_Aim of the exercise_. Pull every line containing "left" from the listing.
==== Dataset extract
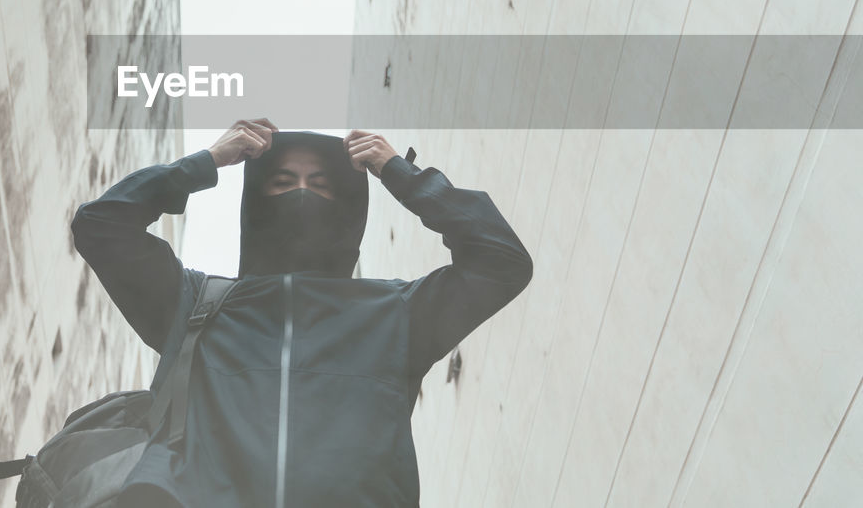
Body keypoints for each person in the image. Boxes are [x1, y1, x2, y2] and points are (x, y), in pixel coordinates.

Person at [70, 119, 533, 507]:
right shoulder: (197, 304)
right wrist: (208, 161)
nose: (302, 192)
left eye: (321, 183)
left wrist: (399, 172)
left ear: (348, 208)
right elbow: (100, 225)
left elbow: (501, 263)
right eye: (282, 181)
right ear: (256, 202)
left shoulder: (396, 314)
========
_Result of this task_.
left eye: (321, 183)
left wrist: (399, 172)
left ear: (348, 208)
left elbow: (501, 263)
left shoulder: (396, 314)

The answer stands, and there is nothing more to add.